1828. Robin Swift menjadi yatim piatu karena wabah kolera di Kanton, dibawa menuju Inggris oleh profeson Lovell yang misterius. Di Inggris dia berlatih dan belajar bahasa Latin, Yunani Kuno dan Mandarin, sebagai bekal untuknya masuk ke Institut Penerjemahan Kerajaan di Oxford, juga dikenal sebagai Babel. Babel adalah menara dimana mahasiswanya merupakan pusat dunia, dan juga, sihir.
Cipta-Perak, yaitu seni mewujudkan arti dari suatu terjemahan yang hilang ketika suatu kata diterjemahkan dari bahasa asal ke bahasa lain, melalui batang perak. Cipta-Perak ini membuat Inggris berada di puncak dan tak terkalahkan, membantu Inggris dalam melebarkan kolonisasi.
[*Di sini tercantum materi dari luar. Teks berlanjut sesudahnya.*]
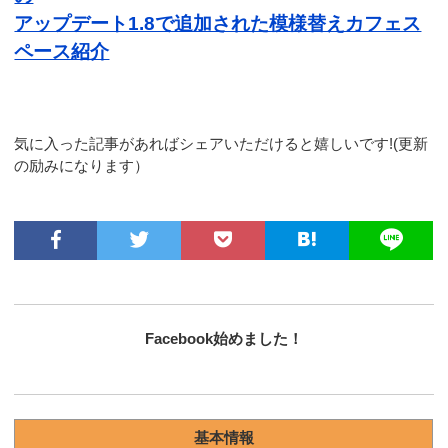
アップデート1.8で追加された模様替えカフェス
ペース紹介
気に入った記事があればシェアいただけると嬉しいです!(更新
の励みになります）
Facebook始めました！
基本情報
Bagi Robin, Oxford adalah utopia bagi yang mengejar ilmu. Namun ilmu patuh pada kekuatan, dan sebagai pemuda Tiongkok yang dibesarkan di Inggris, mengabdi pada Babel berarti mengkhianati tanah airnya.
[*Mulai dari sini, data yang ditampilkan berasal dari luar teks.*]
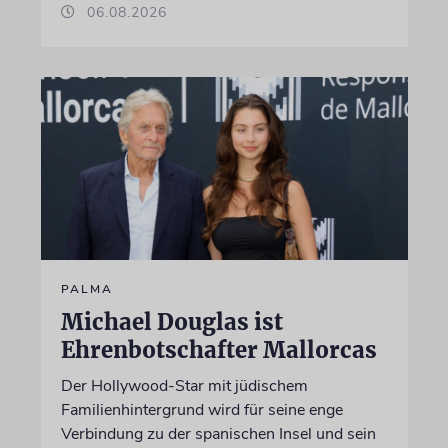
06.08.2026
PALMA
Michael Douglas ist
Ehrenbotschafter Mallorcas
Der Hollywood-Star mit jüdischem
Familienhintergrund wird für seine enge
Verbindung zu der spanischen Insel und sein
Dalam prosesnya, Robin terjebak diantara Babel dan perkumpulan rahasia Hermes, organisasi yang bertujuan untuk menghambat ekspansi imperium Inggris.
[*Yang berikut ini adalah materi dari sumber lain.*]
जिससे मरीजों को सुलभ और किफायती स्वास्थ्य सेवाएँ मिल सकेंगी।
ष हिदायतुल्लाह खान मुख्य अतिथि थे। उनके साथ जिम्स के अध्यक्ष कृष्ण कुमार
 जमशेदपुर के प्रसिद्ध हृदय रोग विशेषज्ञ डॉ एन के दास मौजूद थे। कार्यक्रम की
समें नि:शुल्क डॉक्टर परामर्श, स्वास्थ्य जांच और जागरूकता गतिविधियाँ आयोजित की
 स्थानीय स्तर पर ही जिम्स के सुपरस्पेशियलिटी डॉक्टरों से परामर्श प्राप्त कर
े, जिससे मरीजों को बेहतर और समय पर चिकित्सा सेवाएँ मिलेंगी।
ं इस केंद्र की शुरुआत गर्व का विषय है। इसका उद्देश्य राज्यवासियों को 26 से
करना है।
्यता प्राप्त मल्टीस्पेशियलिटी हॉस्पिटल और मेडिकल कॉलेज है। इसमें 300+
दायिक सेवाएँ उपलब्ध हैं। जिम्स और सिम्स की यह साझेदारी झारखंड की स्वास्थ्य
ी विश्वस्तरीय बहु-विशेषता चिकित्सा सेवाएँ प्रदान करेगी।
Aku sudah membaca semua karya Rebecca, trilogy The Poppy War dan Yellowface. Dan Babel, adalah mahakarya Rebecca, ciri khas penulisannya sudah terasa bahkan mulai di bab-bab awal. Disini Rebecca menggunakan media pendidikan bahasa dan profesi penerjemah sebagai alat penjajahan. Bahasa dapat menjadi alat kekuasaan dan bagaimana perjuangan melawan penindasan dilakukan.
Penggambaran bagaimana hasrat Imperium Britania untuk menguasai dunia dengan berbagai cara, termasuk dengan mendidik penerjemah masa depan untuk dijadikan alat untuk penjajahan sistematik diceritakan dengan luar biasa disini. Aku sangat berterima kasih pada Shira karena sudah menerjemahkan mahakarya ini hingga aku bisa menikmati membacanya dalam bahasa ibuku. Aku sangat merekomendasikan buku ini pada semua pembaca.